If you discover a security vulnerability in CodeGenesis, please report it responsibly.

Do NOT open a public GitHub issue for security vulnerabilities.

Instead, please send an email to the maintainers or use GitHub's private vulnerability reporting feature on this repository.

• Description of the vulnerability
• Steps to reproduce
• Potential impact
• Suggested fix (if any)

• Acknowledgment: Within 48 hours
• Initial assessment: Within 1 week
• Fix or mitigation: Depends on severity, but we aim for 30 days for critical issues

CodeGenesis executes Claude Code CLI as a subprocess with access to the local filesystem. Keep the following in mind:

• Review YAML pipelines before running them. Pipelines can specify allowed_tools that grant Claude access to tools like Bash, Write, and Edit. Only run pipelines from trusted sources.
• Use allowed_tools to restrict access.
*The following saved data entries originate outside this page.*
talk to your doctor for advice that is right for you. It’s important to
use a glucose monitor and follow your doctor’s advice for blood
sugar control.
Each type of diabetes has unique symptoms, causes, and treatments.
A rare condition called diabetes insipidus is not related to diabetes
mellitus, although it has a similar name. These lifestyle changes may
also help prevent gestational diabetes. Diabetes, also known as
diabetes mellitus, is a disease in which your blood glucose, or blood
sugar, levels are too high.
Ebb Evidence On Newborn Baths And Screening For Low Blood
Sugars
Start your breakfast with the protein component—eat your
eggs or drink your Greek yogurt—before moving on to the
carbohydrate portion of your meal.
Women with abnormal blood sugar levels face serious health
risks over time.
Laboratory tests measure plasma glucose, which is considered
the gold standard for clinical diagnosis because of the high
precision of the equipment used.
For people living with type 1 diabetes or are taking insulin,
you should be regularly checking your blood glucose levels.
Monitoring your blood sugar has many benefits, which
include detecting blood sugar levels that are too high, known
Limit each step to only the tools it needs. For example, a planning step should not need Bash access.
• Set timeout_seconds appropriately. This acts as a safety net, especially when using unlimited max_turns.

• CodeGenesis operates within the specified working_directory. Be cautious when pointing it at sensitive directories.
• Avoid running pipelines with working_directory set to system-critical paths.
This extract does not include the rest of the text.